## About this exercise
Make an exact copy, without pictures, of the lines below from the one containing "of contempt vote" to the last line, both ends included.

Data for analysis START

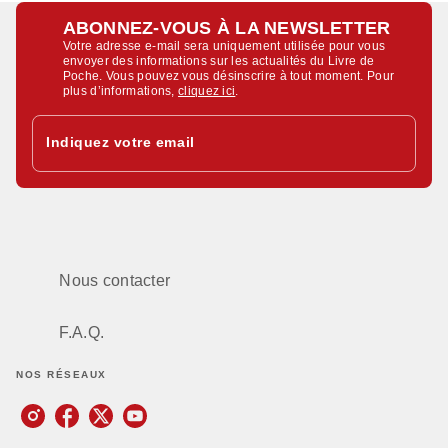
ABONNEZ-VOUS À LA NEWSLETTER
Votre adresse e-mail sera uniquement utilisée pour vous
envoyer des informations sur les actualités du Livre de
Poche. Vous pouvez vous désinscrire à tout moment. Pour
plus d’informations,
cliquez ici
.
Indiquez votre email
Nous contacter
F.A.Q.
NOS RÉSEAUX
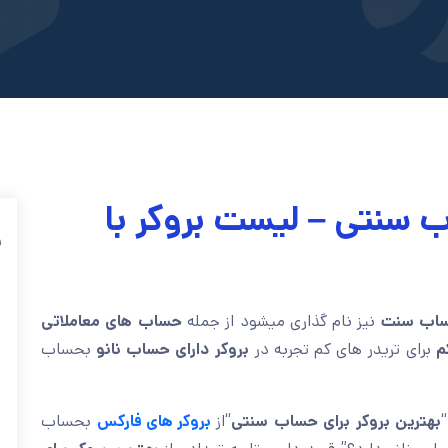
ب سنتی – لیست بروکر با
ف
اب سنت
نیز نام گذاری میشود از جمله
حساب های معاملاتی
م
برای تریدر های کم تجربه در
بروکر دارای حساب نانو
بحساب
بهترین بروکر برای حساب سنتی
“از
بروکر های فارکس
بحساب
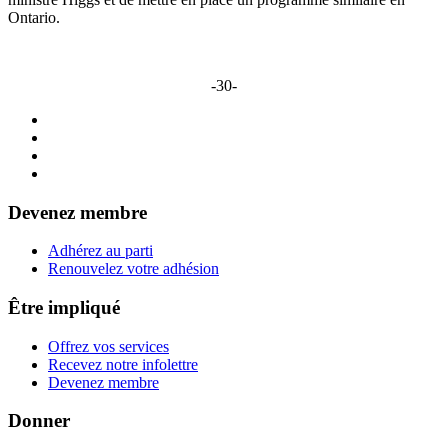
Ontario.
-30-
Devenez membre
Adhérez au parti
Renouvelez votre adhésion
Être impliqué
Offrez vos services
Recevez notre infolettre
Devenez membre
Donner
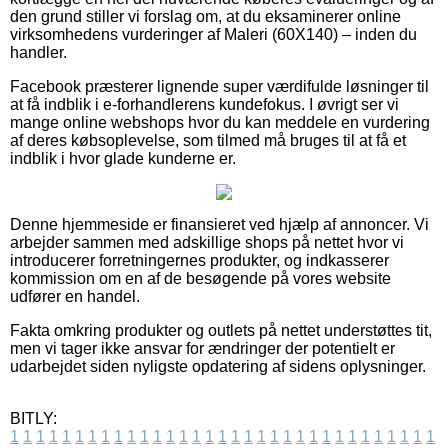
den grund stiller vi forslag om, at du eksaminerer online
virksomhedens vurderinger af Maleri (60X140) – inden du
handler.
Facebook præsterer lignende super værdifulde løsninger til
at få indblik i e-forhandlerens kundefokus. I øvrigt ser vi
mange online webshops hvor du kan meddele en vurdering
af deres købsoplevelse, som tilmed må bruges til at få et
indblik i hvor glade kunderne er.
Denne hjemmeside er finansieret ved hjælp af annoncer. Vi
arbejder sammen med adskillige shops på nettet hvor vi
introducerer forretningernes produkter, og indkasserer
kommission om en af de besøgende på vores website
udfører en handel.
Fakta omkring produkter og outlets på nettet understøttes tit,
men vi tager ikke ansvar for ændringer der potentielt er
udarbejdet siden nyligste opdatering af sidens oplysninger.
BITLY:
1
1
1
1
1
1
1
1
1
1
1
1
1
1
1
1
1
1
1
1
1
1
1
1
1
1
1
1
1
1
1
1
1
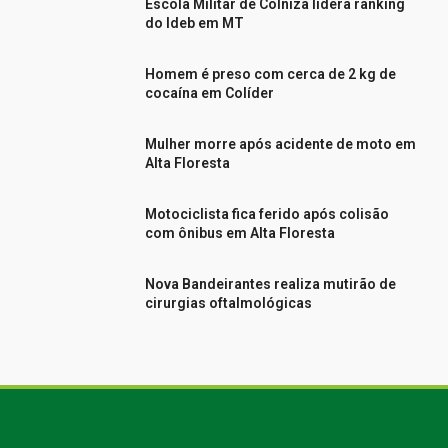
Escola Militar de Colniza lidera ranking
do Ideb em MT
Homem é preso com cerca de 2 kg de
cocaína em Colíder
Mulher morre após acidente de moto em
Alta Floresta
Motociclista fica ferido após colisão
com ônibus em Alta Floresta
Nova Bandeirantes realiza mutirão de
cirurgias oftalmológicas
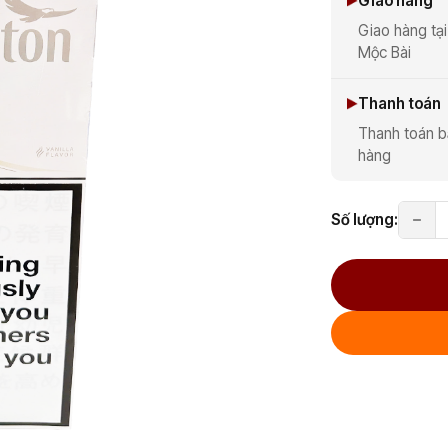
Giao hàng
Giao hàng tại
Mộc Bài
Thanh toán
Thanh toán b
hàng
Số lượng:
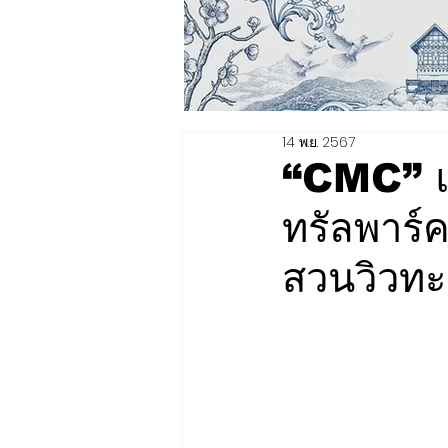
14 พ.ย. 2567
“CMC” แถ
ทรัลพาร์
สวนวิวทะ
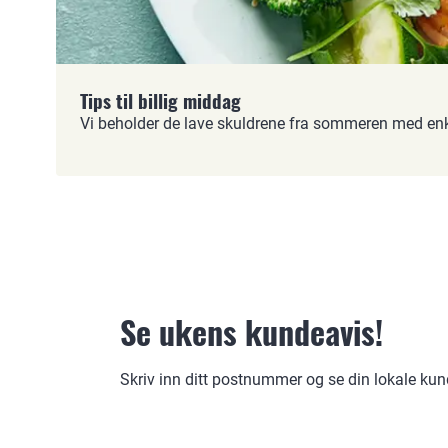
Tips til billig middag
Vi beholder de lave skuldrene fra sommeren med e
Se ukens kundeavis!
Skriv inn ditt postnummer og se din lokale ku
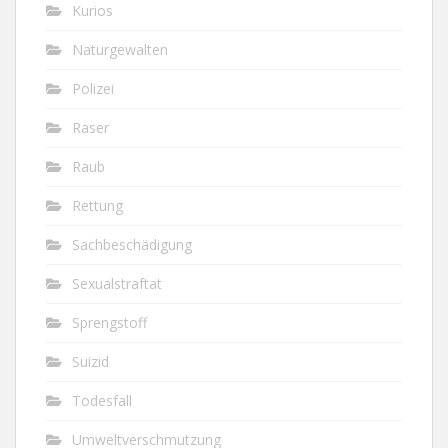
Kurios
Naturgewalten
Polizei
Raser
Raub
Rettung
Sachbeschädigung
Sexualstraftat
Sprengstoff
Suizid
Todesfall
Umweltverschmutzung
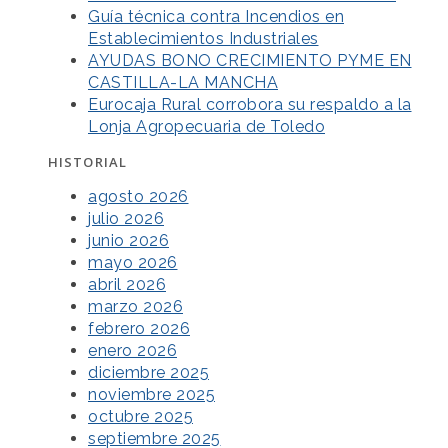
Guía técnica contra Incendios en
Establecimientos Industriales
AYUDAS BONO CRECIMIENTO PYME EN
CASTILLA-LA MANCHA
Eurocaja Rural corrobora su respaldo a la
Lonja Agropecuaria de Toledo
HISTORIAL
agosto 2026
julio 2026
junio 2026
mayo 2026
abril 2026
marzo 2026
febrero 2026
enero 2026
diciembre 2025
noviembre 2025
octubre 2025
septiembre 2025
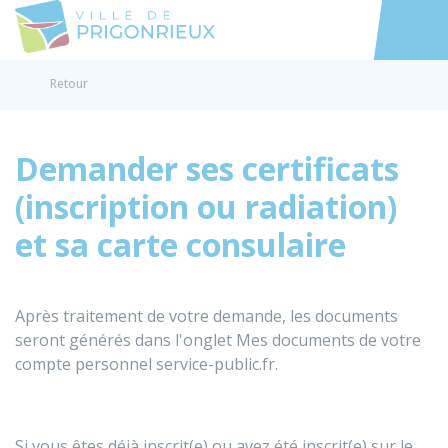
Prigonrieux
Accéder au
Retour
Demander ses certificats
(inscription ou radiation)
et sa carte consulaire
Après traitement de votre demande, les documents
seront générés dans l'onglet Mes documents de votre
compte personnel service-public.fr.
Si vous êtes déjà inscrit(e) ou avez été inscrit(e) sur le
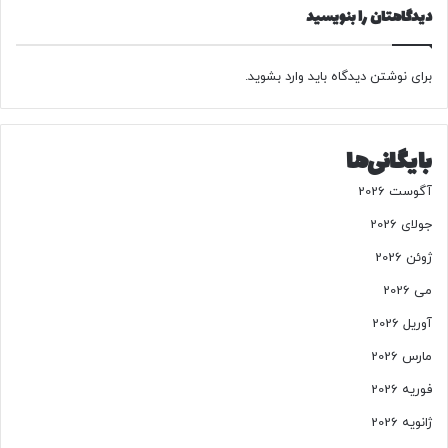
.
ت
دیدگاهتان را بنویسید
.
ی
.
ب
»
ه
برای نوشتن دیدگاه باید
وارد بشوید
.
م
ر
د
بایگانی‌ها
م
/
آگوست 2026
آ
ی
جولای 2026
ت
ژوئن 2026
ا
ل
می 2026
ل
آوریل 2026
ه
ن
مارس 2026
و
فوریه 2026
ر
ی
ژانویه 2026
ه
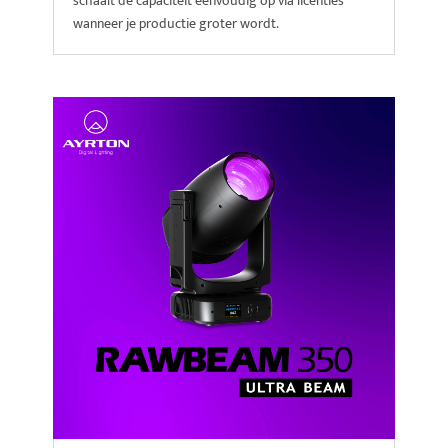
schaalt de capaciteit eenvoudig op via licenties
wanneer je productie groter wordt.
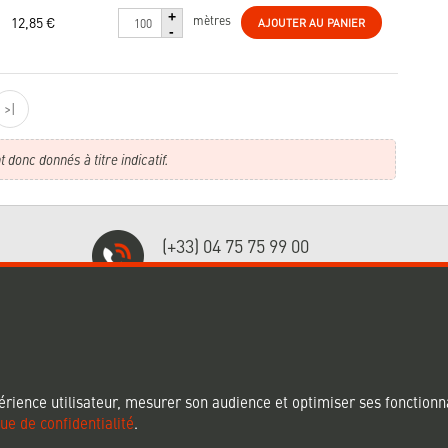
+
12,85 €
mètres
AJOUTER AU PANIER
-
>|
 donc donnés à titre indicatif.
(+33) 04 75 75 99 00
Nos spécialistes vous répondent !
US !
NOS CERTIFICATIONS
érience utilisateur, mesurer son audience et optimiser ses fonctionna
que de confidentialité
.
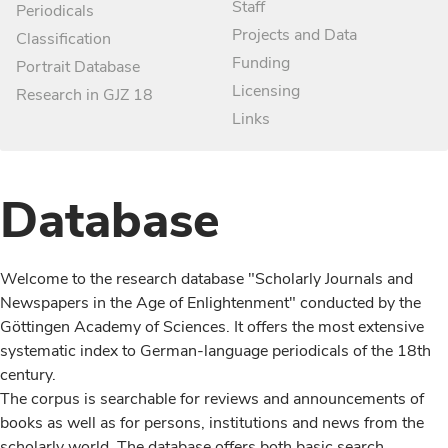
Staff
Periodicals
Projects and Data
Classification
Funding
Portrait Database
Licensing
Research in GJZ 18
Links
Database
Welcome to the research database "Scholarly Journals and
Newspapers in the Age of Enlightenment" conducted by the
Göttingen Academy of Sciences. It offers the most extensive
systematic index to German-language periodicals of the 18th
century.
The corpus is searchable for reviews and announcements of
books as well as for persons, institutions and news from the
scholarly world. The database offers both basic search,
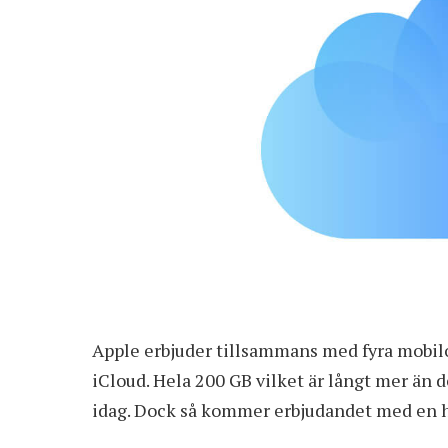
Apple erbjuder tillsammans med fyra mobil
iCloud. Hela 200 GB vilket är långt mer än 
idag. Dock så kommer erbjudandet med en hel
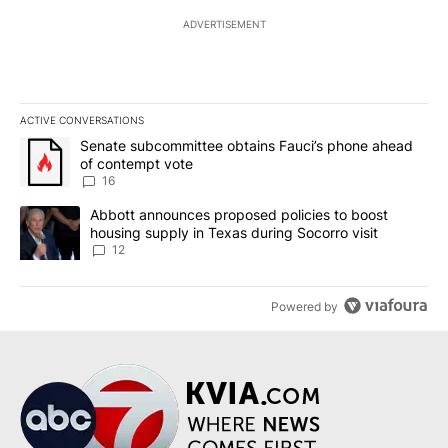
ADVERTISEMENT
ACTIVE CONVERSATIONS
The following is a list of the most commented articles in the last 7
A trending article titled "Senate subcommittee obtains Fauci’s 
Senate subcommittee obtains Fauci’s phone ahead
of contempt vote
16
A trending article titled "Abbott announces proposed policies to 
Abbott announces proposed policies to boost
housing supply in Texas during Socorro visit
12
Powered by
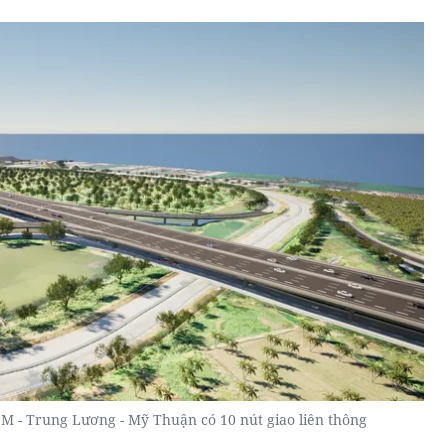
M - Trung Lương - Mỹ Thuận có 10 nút giao liên thông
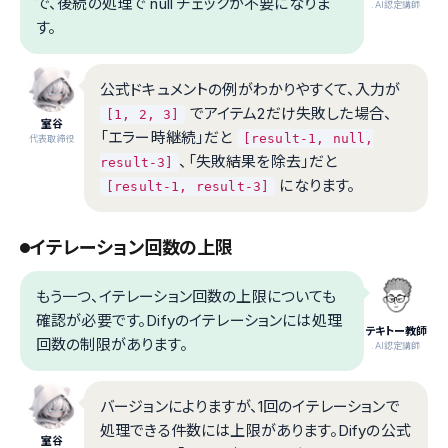
で、後続の処理で null チェックが不要になりま
.AI認定講師
す。
公式ドキュメントの例がわかりやすくて、入力が
でアイテム2だけ失敗した場合、
[1, 2, 3]
室谷
「エラー時継続」だと
[result-1, null,
代表取締役
、「失敗結果を除去」だと
result-3]
になります。
[result-1, result-3]
イテレーション回数の上限
もう一つ、イテレーション回数の上限についても
確認が必要です。Difyのイテレーションには処理
テキトー教師
回数の制限があります。
.AI認定講師
バージョンによりますが、1回のイテレーションで
処理できる件数には上限があります。Difyの公式
室谷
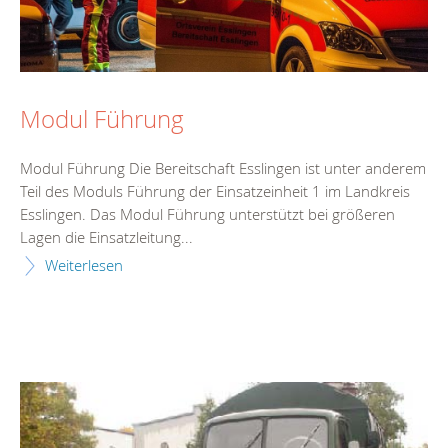
Modul Führung
Modul Führung Die Bereitschaft Esslingen ist unter anderem
Teil des Moduls Führung der Einsatzeinheit 1 im Landkreis
Esslingen. Das Modul Führung unterstützt bei größeren
Lagen die Einsatzleitung...
Weiterlesen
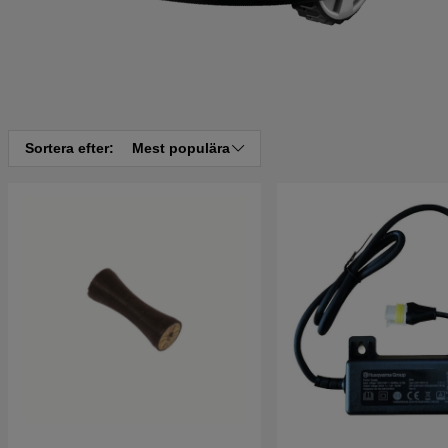
Sortera efter:
Mest populära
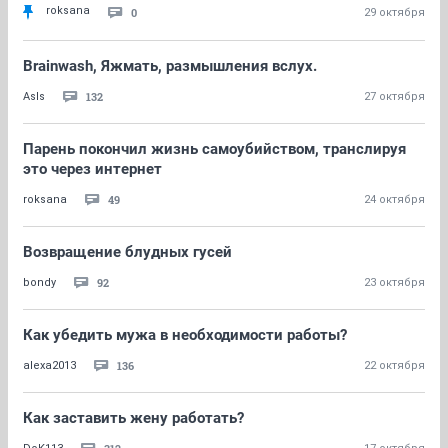
roksana
0
29 октября
Brainwash, Яжмать, размышления вслух.
132
AsIs
27 октября
Парень покончил жизнь самоубийством, транслируя
это через интернет
49
roksana
24 октября
Возвращение блудных гусей
92
bondy
23 октября
Как убедить мужа в необходимости работы?
136
alexa2013
22 октября
Как заставить жену работать?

Data for analysis END

## Written answer
of contempt vote
16
A trending article titled "Abbott announces proposed policies to 
Abbott announces proposed policies to boost
housing supply in Texas during Socorro visit
12
Powered by
M - Trung Lương - Mỹ Thuận có 10 nút giao liên thông
で、後続の処理で null チェックが不要になりま
.AI認定講師
す。
公式ドキュメントの例がわかりやすくて、入力が
でアイテム2だけ失敗した場合、
[1, 2, 3]
室谷
「エラー時継続」だと
[result-1, null,
代表取締役
、「失敗結果を除去」だと
result-3]
になります。
[result-1, result-3]
イテレーション回数の上限
もう一つ、イテレーション回数の上限についても
確認が必要です。Difyのイテレーションには処理
テキトー教師
回数の制限があります。
.AI認定講師
バージョンによりますが、1回のイテレーションで
処理できる件数には上限があります。Difyの公式
室谷
Modul Führung
Modul Führung Die Bereitschaft Esslingen ist unter anderem
Teil des Moduls Führung der Einsatzeinheit 1 im Landkreis
Esslingen. Das Modul Führung unterstützt bei größeren
Lagen die Einsatzleitung...
Weiterlesen
Sortera efter:
Mest populära
roksana
0
29 октября
Brainwash, Яжмать, размышления вслух.
132
AsIs
27 октября
Парень покончил жизнь самоубийством, транслируя
это через интернет
49
roksana
24 октября
Возвращение блудных гусей
92
bondy
23 октября
Как убедить мужа в необходимости работы?
136
alexa2013
22 октября
Как заставить жену работать?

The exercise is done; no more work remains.